In modern manufacturing, the acquisition of machine data and the use of sensor technology provide the key to greater efficiency and control of cutting processes.
Machine data acquisition means the collection and recording of data generated in the numerical control (NC) or programmable logic controller (PLC) during the cutting process. These include position signals, motor currents of the drive axes, spindle power and tool information. They provide us with information about the performance, status and operation of the machines.
Trends and developments in machine data and sensor technology
Data standardization and integration: Interoperability between different machines, sensors and software solutions is becoming more important in order to seamlessly exchange and process data between systems. Standardization of the various data formats, which are often still proprietary today, is essential for merging the collected data.
Adaptability: As workpieces and requirements can vary, the ability to easily adapt sensors and data acquisition systems to different machines and processes is crucial for merging the data.
Intelligent sensor technology: Sensors provide a wealth of information, for example on temperature, vibration, pressure, tool wear and much more. Intelligent sensor technology can often carry out and filter initial analyses on site in the machine in order to transfer only relevant data for storage and further processing.

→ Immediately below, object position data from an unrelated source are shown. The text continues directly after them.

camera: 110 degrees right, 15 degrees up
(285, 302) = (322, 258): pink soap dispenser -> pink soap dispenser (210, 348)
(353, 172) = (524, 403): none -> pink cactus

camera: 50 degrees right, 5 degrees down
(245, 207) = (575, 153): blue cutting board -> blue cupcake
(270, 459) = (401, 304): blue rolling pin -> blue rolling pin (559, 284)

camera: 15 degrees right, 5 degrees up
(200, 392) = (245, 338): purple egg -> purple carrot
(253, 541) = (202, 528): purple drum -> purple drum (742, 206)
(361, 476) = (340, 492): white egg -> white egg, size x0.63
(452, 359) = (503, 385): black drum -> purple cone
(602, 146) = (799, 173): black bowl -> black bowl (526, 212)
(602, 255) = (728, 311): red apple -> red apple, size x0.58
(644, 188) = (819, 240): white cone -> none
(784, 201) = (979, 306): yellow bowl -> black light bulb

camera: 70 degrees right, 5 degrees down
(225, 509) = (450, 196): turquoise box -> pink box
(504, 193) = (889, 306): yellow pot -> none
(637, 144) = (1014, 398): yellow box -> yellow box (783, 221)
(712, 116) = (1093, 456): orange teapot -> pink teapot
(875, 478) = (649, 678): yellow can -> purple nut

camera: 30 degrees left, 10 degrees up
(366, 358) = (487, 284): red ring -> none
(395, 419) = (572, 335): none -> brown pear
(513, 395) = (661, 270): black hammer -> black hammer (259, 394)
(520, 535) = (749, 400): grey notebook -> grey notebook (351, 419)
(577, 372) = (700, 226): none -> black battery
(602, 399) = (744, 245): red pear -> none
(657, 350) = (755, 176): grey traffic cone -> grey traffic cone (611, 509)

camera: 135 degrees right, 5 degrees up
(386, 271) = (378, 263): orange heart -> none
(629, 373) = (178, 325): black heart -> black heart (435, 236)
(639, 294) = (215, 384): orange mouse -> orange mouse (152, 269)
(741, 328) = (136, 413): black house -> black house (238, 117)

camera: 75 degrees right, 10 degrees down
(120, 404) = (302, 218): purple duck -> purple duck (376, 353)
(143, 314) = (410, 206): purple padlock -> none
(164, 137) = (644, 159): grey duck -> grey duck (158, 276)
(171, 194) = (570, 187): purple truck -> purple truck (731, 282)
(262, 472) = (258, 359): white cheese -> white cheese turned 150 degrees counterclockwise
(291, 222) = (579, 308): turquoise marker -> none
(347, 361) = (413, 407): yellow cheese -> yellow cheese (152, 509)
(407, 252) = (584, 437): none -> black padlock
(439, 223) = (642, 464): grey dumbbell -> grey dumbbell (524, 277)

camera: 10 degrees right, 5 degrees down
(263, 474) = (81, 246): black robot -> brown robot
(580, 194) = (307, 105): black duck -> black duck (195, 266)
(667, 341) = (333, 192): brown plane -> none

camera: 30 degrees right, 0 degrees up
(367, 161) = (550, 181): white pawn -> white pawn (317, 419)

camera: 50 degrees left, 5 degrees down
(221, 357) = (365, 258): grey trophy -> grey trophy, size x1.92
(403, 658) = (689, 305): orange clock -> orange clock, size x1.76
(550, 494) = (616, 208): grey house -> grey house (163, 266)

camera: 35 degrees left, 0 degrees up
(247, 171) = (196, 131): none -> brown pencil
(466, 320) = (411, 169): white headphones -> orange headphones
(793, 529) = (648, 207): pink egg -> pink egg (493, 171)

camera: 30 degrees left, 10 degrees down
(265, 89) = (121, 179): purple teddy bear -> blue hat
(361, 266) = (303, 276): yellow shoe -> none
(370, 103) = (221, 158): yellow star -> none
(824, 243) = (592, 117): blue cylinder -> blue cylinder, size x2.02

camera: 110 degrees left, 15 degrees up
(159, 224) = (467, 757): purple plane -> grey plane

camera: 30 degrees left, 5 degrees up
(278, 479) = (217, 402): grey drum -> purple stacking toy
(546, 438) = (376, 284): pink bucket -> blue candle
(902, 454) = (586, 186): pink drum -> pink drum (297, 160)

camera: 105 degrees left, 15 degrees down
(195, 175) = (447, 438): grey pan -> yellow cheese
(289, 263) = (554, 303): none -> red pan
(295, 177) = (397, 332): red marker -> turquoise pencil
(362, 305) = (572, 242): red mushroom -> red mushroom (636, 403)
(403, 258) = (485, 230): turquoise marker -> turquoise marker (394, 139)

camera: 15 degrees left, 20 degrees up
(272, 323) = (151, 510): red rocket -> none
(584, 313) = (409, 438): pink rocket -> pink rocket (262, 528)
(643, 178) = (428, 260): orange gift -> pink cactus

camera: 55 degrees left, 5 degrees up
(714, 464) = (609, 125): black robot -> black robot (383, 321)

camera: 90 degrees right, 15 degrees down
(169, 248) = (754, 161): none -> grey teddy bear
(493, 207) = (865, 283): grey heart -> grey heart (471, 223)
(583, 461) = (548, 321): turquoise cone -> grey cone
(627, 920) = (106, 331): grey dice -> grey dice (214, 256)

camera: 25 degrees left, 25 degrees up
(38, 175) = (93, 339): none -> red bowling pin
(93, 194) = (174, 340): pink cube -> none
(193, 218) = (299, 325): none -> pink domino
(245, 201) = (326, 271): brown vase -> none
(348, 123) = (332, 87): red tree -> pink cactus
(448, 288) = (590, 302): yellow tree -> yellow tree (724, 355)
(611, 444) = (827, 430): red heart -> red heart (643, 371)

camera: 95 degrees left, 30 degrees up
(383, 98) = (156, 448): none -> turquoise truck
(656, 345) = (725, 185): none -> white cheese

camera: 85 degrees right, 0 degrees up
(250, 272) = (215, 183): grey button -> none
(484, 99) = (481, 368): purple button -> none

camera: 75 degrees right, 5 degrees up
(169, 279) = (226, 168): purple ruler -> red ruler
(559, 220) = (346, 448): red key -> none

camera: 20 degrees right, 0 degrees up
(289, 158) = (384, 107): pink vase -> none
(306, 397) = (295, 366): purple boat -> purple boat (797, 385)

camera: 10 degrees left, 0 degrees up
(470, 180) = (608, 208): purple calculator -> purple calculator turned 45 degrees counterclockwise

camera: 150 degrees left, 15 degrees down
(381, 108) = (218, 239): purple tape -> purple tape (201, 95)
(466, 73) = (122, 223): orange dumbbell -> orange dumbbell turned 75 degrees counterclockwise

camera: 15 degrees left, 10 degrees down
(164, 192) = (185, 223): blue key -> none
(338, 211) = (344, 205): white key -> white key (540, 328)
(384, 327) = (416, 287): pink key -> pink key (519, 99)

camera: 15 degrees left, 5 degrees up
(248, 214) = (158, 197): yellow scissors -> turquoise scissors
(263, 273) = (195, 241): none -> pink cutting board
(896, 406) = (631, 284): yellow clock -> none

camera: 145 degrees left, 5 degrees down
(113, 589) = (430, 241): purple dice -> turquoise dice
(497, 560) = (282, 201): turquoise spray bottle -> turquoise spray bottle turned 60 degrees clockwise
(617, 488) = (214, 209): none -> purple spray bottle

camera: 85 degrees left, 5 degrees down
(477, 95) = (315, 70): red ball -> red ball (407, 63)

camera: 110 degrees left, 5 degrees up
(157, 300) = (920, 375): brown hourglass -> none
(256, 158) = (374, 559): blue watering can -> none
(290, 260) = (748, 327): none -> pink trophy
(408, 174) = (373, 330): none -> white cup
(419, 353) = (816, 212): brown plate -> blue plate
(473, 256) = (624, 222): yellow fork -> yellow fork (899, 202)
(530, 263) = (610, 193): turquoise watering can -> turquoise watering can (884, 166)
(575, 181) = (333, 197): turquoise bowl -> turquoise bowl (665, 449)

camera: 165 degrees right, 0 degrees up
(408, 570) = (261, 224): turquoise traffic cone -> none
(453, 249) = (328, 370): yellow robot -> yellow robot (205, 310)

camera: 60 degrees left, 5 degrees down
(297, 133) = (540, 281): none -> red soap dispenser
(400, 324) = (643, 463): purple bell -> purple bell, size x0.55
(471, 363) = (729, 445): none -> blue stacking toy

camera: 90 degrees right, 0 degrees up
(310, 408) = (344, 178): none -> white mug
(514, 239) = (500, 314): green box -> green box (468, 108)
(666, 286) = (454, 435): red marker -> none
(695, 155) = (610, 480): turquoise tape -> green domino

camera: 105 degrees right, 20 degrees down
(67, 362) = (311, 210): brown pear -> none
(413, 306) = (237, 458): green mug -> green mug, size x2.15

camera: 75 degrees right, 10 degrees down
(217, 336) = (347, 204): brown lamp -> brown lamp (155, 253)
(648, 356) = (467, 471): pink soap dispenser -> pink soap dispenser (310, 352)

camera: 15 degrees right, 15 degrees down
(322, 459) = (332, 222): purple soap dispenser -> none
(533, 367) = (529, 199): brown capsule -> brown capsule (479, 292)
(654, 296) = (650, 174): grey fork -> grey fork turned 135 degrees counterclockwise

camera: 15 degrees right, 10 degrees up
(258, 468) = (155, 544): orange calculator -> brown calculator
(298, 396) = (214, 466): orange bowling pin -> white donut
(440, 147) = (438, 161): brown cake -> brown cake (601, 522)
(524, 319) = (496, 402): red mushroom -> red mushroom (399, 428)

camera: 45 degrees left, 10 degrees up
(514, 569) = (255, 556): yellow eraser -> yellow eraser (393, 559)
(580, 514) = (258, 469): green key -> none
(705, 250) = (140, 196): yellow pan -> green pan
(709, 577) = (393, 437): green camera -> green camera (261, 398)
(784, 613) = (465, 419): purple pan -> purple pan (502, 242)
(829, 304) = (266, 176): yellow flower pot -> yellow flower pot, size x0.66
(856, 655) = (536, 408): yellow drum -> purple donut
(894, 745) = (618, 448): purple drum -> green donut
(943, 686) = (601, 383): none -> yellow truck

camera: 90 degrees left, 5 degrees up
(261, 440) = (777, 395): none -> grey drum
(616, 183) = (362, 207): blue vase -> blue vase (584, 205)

Artificial intelligence and machine learning: Analysis techniques based on artificial intelligence (AI) and machine learning are used to recognize patterns in the collected data, detect anomalies and make more precise predictions.
Cloud solutions: Cloud platforms collect data from different locations and make it available for analysis. This is particularly helpful when companies have several production sites in different locations that are networked with each other.
Real-time monitoring and analysis: Companies that use cutting technologies can use real-time data to continuously monitor the condition of machines, tools and processes. Real-time analyses make it possible to identify problems at an early stage, reduce downtimes and increase the efficiency of processes and internal workflows within the company.
Energy efficiency and sustainability: Collecting data on energy consumption and other environmental impacts of cutting processes helps companies to operate more sustainably and document compliance with environmental regulations, laws and ordinances.